The website just launched this Monday, and it's got a few glitches. Not every station is located in the right place on the map. For example, if you point at a dot in Texas to listen to a Lone Star broadcast, you might get a station from Russia.
Puckey said he's already being inundated by calls from around the world: "Just yesterday, 300 stations requested to be added. It's going viral. We were not expecting it to be this big. There are 56,000 page views per minute. We have a meeting tomorrow to see how we are going to manage this."
He also told me that Radio Garden is funded with public money from the Netherlands Institute of Sound and Vision and that there is no commercial aspect to the project right now.

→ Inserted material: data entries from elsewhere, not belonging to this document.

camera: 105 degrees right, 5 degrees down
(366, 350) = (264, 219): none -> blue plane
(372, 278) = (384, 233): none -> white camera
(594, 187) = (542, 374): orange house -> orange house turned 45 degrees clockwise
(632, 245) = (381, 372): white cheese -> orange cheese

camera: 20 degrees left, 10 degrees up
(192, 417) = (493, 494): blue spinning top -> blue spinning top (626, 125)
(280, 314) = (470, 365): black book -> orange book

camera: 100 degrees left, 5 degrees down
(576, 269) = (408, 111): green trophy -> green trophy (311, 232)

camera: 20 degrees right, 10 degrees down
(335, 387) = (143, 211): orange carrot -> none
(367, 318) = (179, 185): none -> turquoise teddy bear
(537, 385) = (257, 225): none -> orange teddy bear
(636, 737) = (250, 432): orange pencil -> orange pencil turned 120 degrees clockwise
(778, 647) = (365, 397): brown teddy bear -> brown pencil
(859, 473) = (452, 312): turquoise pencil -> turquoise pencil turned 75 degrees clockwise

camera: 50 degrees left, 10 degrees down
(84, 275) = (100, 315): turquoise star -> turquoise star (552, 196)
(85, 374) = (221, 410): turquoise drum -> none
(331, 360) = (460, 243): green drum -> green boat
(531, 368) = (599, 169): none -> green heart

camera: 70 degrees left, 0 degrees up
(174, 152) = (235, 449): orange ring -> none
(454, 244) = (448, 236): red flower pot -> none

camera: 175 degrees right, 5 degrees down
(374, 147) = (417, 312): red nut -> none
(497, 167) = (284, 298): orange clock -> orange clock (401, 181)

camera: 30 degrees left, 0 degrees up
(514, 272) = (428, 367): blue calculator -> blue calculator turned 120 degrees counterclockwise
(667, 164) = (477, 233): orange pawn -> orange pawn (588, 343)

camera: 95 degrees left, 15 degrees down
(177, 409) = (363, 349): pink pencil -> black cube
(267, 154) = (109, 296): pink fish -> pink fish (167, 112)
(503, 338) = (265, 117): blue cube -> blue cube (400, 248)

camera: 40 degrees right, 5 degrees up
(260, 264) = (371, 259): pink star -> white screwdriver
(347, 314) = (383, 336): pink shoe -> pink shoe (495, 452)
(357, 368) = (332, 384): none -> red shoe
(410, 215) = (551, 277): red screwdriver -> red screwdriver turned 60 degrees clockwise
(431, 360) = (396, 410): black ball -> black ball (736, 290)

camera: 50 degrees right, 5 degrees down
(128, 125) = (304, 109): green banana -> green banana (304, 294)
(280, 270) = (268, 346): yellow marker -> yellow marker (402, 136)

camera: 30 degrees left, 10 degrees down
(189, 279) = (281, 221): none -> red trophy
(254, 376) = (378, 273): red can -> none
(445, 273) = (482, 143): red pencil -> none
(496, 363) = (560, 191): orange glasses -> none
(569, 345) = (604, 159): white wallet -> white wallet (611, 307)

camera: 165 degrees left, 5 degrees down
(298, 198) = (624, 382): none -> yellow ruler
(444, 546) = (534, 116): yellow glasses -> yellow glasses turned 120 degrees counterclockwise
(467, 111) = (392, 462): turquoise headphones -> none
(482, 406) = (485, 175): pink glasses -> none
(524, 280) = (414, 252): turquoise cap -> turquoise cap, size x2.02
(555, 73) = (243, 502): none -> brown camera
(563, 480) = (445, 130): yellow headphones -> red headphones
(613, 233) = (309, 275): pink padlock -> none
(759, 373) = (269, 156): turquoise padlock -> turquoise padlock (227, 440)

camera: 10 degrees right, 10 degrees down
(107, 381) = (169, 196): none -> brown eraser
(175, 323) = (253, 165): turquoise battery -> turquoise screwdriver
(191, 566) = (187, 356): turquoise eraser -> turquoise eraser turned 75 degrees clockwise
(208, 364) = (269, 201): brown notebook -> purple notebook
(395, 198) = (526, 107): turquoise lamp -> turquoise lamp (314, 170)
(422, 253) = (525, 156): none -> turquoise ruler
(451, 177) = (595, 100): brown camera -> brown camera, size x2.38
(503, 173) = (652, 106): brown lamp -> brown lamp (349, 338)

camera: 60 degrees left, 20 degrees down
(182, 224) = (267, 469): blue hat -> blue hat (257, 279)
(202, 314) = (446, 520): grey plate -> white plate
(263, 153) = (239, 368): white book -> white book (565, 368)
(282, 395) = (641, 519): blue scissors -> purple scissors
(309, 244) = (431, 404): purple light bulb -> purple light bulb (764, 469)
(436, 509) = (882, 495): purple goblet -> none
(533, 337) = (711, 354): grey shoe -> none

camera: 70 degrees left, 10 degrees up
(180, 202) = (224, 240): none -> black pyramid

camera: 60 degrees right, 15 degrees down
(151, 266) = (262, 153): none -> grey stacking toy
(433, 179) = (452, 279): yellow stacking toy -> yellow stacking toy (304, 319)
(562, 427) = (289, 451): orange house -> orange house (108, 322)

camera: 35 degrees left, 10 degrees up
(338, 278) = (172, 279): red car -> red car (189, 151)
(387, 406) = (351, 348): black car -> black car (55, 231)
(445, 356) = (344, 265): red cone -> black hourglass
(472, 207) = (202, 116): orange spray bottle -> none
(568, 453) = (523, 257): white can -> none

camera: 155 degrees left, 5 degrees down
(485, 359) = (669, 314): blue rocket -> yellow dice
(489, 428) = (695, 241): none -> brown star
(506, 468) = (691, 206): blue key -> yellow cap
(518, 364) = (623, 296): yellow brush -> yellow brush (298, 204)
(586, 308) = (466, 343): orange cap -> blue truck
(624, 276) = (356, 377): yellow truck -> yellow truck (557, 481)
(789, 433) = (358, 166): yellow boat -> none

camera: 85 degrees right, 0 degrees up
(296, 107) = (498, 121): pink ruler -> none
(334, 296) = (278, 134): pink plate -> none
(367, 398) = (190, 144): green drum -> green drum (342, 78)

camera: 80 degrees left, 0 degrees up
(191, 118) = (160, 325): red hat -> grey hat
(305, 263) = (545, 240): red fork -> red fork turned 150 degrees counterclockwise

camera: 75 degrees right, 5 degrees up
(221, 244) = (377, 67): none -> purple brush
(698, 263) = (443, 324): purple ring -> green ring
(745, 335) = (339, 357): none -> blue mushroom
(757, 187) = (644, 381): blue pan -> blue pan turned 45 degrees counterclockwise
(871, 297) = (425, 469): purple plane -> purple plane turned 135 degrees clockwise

I thanked him, ended the call and moved the cursor to Lahore, Pakistan. I had never listened to a Pakistani radio station, although it's a country next door to my native India. I was hoping to find an Urdu language station — I can understand Urdu. Only "Somebody to Love" by Jordan Smith was playing. I wondered if this was one of the geographic glitches that Puckey was talking about. I stayed on the station for a few more minutes and heard a Pakistani host with a fake American accent. He threw in a sentence in Urdu later. It wasn't a mistake. It was a station in Lahore, Pakistan, that played songs by American singers. The next song was "Can't Feel My Face" by The Weeknd.
I took the cursor to India and put it in New Delhi, India. A Hindi devotional song was playing. The bottom left of the screen said, 10.57 p.m., New Delhi. On the right: Bollywood Radio. I couldn't help but smile.
The whole experience of tuning into stations on Radio Garden was exactly like the analog radio I used to tune several decades ago. Even the crackle and interference of other stations sounded the same. The only difference was that I was using the track pad of my laptop — not the radio dial.
I thought about how Jonathan Puckey described Radio Garden's idea of connecting listeners with distant cultures and re-connecting people with their roots. I found it funny and true. Back in India, when I was little, I used radio to connect with faraway places. Now living in the U.S., I was using Radio Garden to go home again.
Deepak Singh is the author of How May I Help You?: An Immigrant's Journey From MBA to Mininum Wage.